O acórdão rejeita ainda que tenha havido intenção de obter qualquer vantagem ilegítima. Sublinha que os bens recebidos “foram afetos ao funcionamento dos serviços, constando do inventário da Comarca” e que “não se demonstrou qualquer uso ou apropriação pessoal”. Quanto aos valores entregues a funcionários judiciais para acompanhamento das filmagens, o tribunal entendeu que não existiam elementos indiciários suficientes de que esses pagamentos tivessem sido negociados ou impostos pela magistrada.

"Nas autorizações deferidas pela arguida, nunca foi estabelecido como condição ou troca direta e obrigatória (...) qualquer compensação, nem foi esta indicada como sendo legalmente devida”, lê-se.

O STJ reconheceu que existia um "vazio legal ou regulamentar sobre tal matéria" sobre quem detinha a competência para estas autorizações pontuais.
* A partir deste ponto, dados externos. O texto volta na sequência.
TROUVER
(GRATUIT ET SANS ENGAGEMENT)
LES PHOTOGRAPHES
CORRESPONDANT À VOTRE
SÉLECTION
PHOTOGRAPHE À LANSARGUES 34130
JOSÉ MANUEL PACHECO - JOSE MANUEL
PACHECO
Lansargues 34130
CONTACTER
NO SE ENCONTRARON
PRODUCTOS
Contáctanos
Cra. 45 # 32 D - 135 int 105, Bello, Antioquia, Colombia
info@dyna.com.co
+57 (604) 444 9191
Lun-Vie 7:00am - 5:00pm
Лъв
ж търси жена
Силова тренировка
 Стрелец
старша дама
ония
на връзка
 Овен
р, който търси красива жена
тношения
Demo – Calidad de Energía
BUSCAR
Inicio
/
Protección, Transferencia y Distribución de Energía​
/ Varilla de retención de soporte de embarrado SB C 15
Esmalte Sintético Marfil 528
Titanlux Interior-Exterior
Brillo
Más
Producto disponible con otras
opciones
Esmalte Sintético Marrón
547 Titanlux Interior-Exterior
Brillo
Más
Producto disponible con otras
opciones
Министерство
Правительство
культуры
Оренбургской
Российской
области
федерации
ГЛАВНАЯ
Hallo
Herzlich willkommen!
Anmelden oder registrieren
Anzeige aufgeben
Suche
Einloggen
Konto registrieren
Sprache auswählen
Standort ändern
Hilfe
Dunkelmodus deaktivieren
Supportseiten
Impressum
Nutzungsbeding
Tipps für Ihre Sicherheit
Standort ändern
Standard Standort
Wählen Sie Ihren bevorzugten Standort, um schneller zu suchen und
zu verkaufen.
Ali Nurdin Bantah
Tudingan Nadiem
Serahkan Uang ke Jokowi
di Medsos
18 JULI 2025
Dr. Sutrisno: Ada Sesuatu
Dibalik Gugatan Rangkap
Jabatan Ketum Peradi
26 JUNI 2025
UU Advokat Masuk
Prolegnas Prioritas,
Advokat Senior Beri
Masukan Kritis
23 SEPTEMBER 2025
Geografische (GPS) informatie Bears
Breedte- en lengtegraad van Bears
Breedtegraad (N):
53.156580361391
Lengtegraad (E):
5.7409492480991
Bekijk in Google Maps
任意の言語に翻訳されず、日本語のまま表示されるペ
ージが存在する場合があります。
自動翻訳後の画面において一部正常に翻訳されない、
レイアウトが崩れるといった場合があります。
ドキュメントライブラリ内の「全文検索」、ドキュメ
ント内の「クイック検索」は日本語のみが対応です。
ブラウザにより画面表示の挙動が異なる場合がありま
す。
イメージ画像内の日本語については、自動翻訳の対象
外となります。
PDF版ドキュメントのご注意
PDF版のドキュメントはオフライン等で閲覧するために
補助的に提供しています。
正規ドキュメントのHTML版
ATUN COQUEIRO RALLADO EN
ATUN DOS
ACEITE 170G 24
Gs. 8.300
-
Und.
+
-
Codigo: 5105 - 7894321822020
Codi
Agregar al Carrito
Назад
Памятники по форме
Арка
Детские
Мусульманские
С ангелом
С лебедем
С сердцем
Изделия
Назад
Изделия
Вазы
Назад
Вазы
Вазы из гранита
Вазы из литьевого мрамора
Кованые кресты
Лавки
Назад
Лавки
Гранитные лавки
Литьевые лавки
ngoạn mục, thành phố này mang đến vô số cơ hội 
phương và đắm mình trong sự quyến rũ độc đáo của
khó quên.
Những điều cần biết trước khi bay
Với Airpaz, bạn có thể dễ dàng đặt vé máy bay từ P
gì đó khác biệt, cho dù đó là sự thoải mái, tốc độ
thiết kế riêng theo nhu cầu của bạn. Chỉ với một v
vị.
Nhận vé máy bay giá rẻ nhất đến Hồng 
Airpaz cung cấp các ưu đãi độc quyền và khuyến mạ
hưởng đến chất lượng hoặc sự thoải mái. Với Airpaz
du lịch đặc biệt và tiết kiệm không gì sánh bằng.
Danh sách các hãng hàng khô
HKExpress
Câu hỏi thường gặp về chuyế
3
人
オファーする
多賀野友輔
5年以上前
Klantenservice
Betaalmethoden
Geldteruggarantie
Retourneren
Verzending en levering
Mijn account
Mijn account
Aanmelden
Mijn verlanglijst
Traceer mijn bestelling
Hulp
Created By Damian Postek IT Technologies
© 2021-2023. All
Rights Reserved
A prova disso, argumentam os juízes, é que só em 2021 foi aprovado um regulamento específico para a cedência de espaços da Justiça, o que vem dar força à tese da defesa de que a juíza agiu num contexto de incerteza.

Um dos pontos mais sensíveis era o destino dos bens. A investigação confirmou que Amélia Catarino não obteve qualquer proveito pessoal. Tudo o que foi recebido reverteu a favor dos tribunais e dos seus funcionários, para colmatar necessidades reais. A decisão do STJ é clara ao afirmar que a intenção da juíza não era obter um benefício ilegítimo, mas sim "visando beneficiar os Tribunais e, indiretamente, o Estado que, em última instância, sempre seria o responsável pela compra e disponibilização destes artigos que eram necessários ao bom funcionamento dos Tribunais."

O STJ não deixou, contudo, de lançar uma nota crítica à atuação da magistrada. No acórdão, admite-se que a gestão da situação poderia ter sido diferente, mais formal e transparente. Sugere-se que "o bom senso aconselharia a que tivesse sido adotada uma conduta mais cautelosa, prudente e estrita na aceitação destes bens, fosse a que título fosse."